A lot. There are many different approaches to describe the benefits. You can start with the System Specification Description (SSD according to part IEC 61850-6, SCL) and go down to the signals and communication. Or you can describe it bottom-up. I like the bottom-up approach:
- Take a signal (e.g. Voltage phase A in kV) coming trough a serial Modbus (Address 12122) by polling into an IEC 61850 Server device
- Give it a NAME (MyMMXU1.PhV.phsA) based on a STANDARDIZED Structure (Logical Node MMXU), and
- Use the protocol (MMS, ISO 9506) to just poll the current value with a MMS Read.
Bay1MMXU1.PhV.phsA
Bay2MMXU1.PhV.phsA
Bay3MMXU1.PhV.phsA
...
Bay10MMXU1.PhV.phsA
That's some basic benefit ... for a first “"brief introduction”.

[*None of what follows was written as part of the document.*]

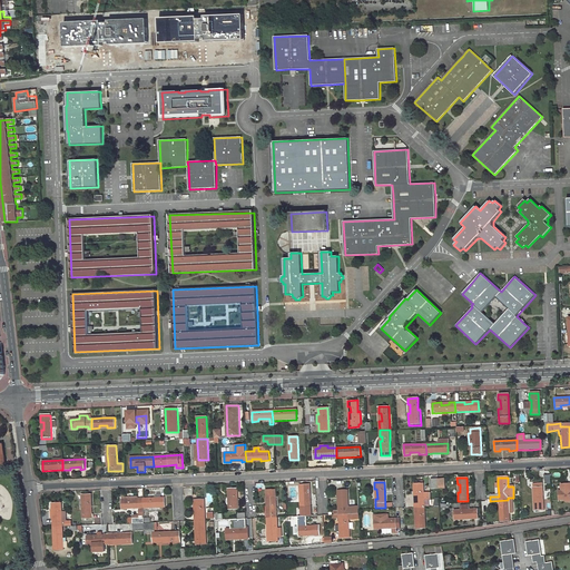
[(563,502),(569,501),(569,483),(559,484),(559,491),(556,491),(556,500),(562,500),(563,502)]
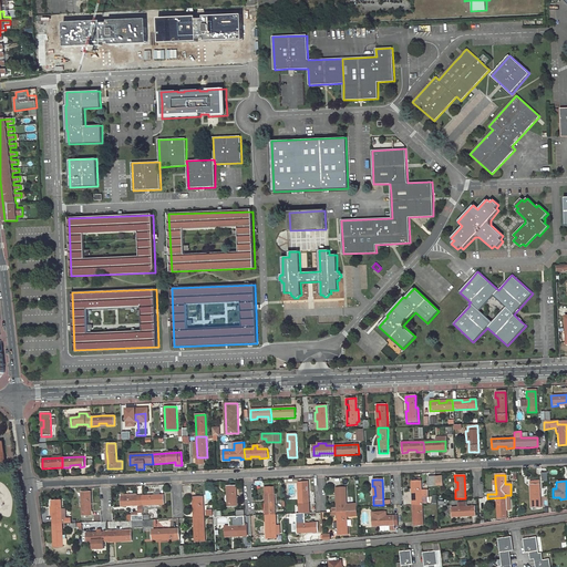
[(308,482),(298,482),(299,488),(301,488),(301,495),(299,495),(299,504),(309,503),(308,482)]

In addition (there are many other features to look at), e.g.:
- MMS allows to retrieve the Signal List (device model comprising all logical nodes ...) ...
- The system configuration language (SCL) allows to carry the "signal list" in form of an XML file ...
- SCL could carry the complete signal flow between any device in a system: who has which signal to offer, who needs which signal, how are signals carried between the many devices (real-time, non-realtime ...) ...
- SCL could carry the single line diagram (topology) of an electrical system ...
- SCL could carry how the information is related to the single line diagram ...
- …
So, does IEC 61850 add to the complexity of power systems? No that much! See also:
http://blog.iec61850.com/2014/10/does-iec-61850-add-complexity-for.html
Be aware: There is more than IEC 61850 that has to be learned, understood and managed!